With the risks this can pose in terms of data confidentiality: these AI tools, in their free version, train with their users’ data. So if you input elements of your marketing strategy, for example, it could become accessible to everyone later.
And organizations that think it’s only a matter for their younger employees will be surprised: while the latter use them in greater proportion, the gap remains minimal compared to other generations!
It’s worth noting that the majority (53%) of people who use AI in a professional context still have a hard time talking about it openly… to avoid making their management think they are replaceable by artificial intelligence!
AI skills better valued in the future Despite everything, this is not what their managers are saying. A majority worry about not finding enough talent in fields such as creative design, human resources, customer service, or marketing in the coming years.
With one caveat, however: 66% of leaders surveyed indicate that they do not think they will hire someone without AI skills (71% even say they prefer to hire a candidate with less experience but better AI skills). In other words: in most cases, it’s not AI that will take existing jobs… but people who master AI!

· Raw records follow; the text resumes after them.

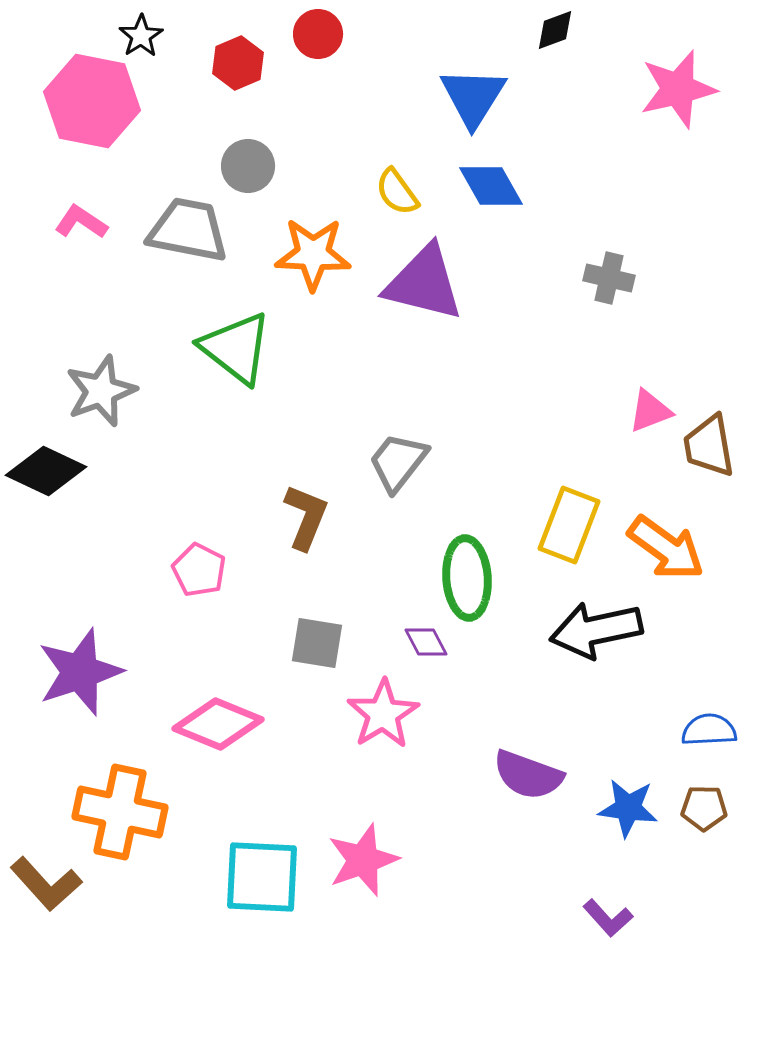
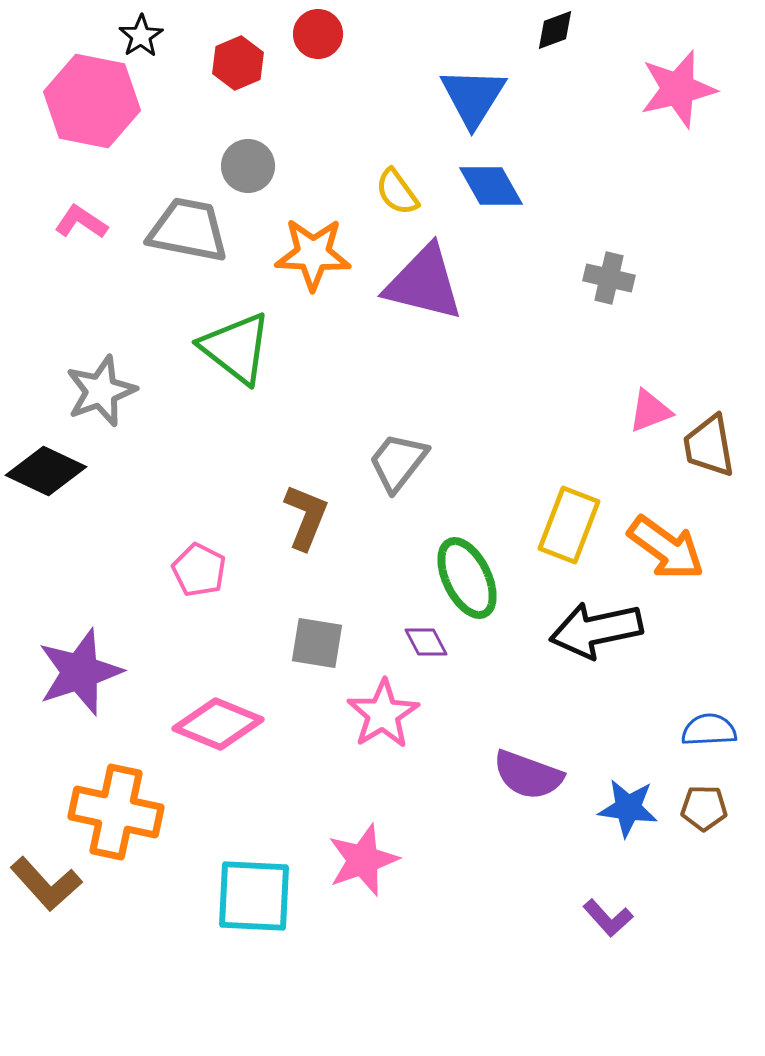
green ellipse at (467, 578): rotated 22 degrees counterclockwise
orange cross at (120, 812): moved 4 px left
cyan square at (262, 877): moved 8 px left, 19 px down
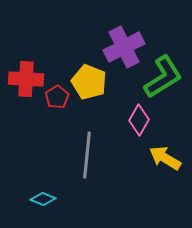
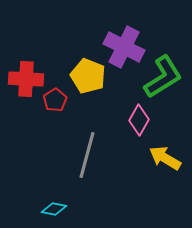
purple cross: rotated 36 degrees counterclockwise
yellow pentagon: moved 1 px left, 6 px up
red pentagon: moved 2 px left, 3 px down
gray line: rotated 9 degrees clockwise
cyan diamond: moved 11 px right, 10 px down; rotated 10 degrees counterclockwise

Over the past decades, companies have renegotiated the psychological contract—the why of work—with their employees, influenced by new generations, employment trends, and the pandemic. Today, companies must renegotiate the “operational contract”—the how of work—with their employees, as AI gives workers more power over how work is performed,” summarizes Constance Noonan Hadley, organizational psychologist at Boston University Questrom School of Business.
Proof of this: the professions that have added the most AI-related skills to their LinkedIn profiles last year… are also those that can feel the most threatened by ChatGPT and similar technologies. Content writer, graphic designer, marketing manager, developer…
Or how artificial intelligence pushes to enhance human intelligence!